* Instructions to follow *
Return exactly the lines below, starting with the one that has "For every layout" and going on through the one that has "Rendered at 2001 by 1125 pixels.".

* Data excerpts *
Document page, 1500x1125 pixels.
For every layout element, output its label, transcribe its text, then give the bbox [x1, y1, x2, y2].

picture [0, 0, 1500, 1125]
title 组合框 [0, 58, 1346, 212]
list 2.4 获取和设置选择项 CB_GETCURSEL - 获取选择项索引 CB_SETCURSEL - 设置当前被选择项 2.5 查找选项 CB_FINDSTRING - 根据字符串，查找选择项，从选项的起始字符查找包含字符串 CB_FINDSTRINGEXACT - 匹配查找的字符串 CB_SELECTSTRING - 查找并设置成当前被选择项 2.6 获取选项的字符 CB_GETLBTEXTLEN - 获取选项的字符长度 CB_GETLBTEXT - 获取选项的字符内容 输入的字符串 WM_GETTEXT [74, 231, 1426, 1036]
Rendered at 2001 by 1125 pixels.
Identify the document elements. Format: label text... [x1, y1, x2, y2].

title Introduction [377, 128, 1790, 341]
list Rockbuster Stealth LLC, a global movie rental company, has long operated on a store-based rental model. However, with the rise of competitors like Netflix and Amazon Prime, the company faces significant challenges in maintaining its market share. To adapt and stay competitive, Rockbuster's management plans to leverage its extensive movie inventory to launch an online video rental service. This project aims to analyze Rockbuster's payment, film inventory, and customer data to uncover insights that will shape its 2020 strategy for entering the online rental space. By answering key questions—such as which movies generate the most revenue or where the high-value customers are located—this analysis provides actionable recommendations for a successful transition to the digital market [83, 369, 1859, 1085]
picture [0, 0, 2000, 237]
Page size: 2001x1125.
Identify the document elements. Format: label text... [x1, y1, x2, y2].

* Exercise output *
For every layout element, output its label, transcribe its text, then give the bbox [x1, y1, x2, y2].

picture [0, 0, 1500, 1125]
title 组合框 [0, 58, 1346, 212]
list 2.4 获取和设置选择项 CB_GETCURSEL - 获取选择项索引 CB_SETCURSEL - 设置当前被选择项 2.5 查找选项 CB_FINDSTRING - 根据字符串，查找选择项，从选项的起始字符查找包含字符串 CB_FINDSTRINGEXACT - 匹配查找的字符串 CB_SELECTSTRING - 查找并设置成当前被选择项 2.6 获取选项的字符 CB_GETLBTEXTLEN - 获取选项的字符长度 CB_GETLBTEXT - 获取选项的字符内容 输入的字符串 WM_GETTEXT [74, 231, 1426, 1036]
Rendered at 2001 by 1125 pixels.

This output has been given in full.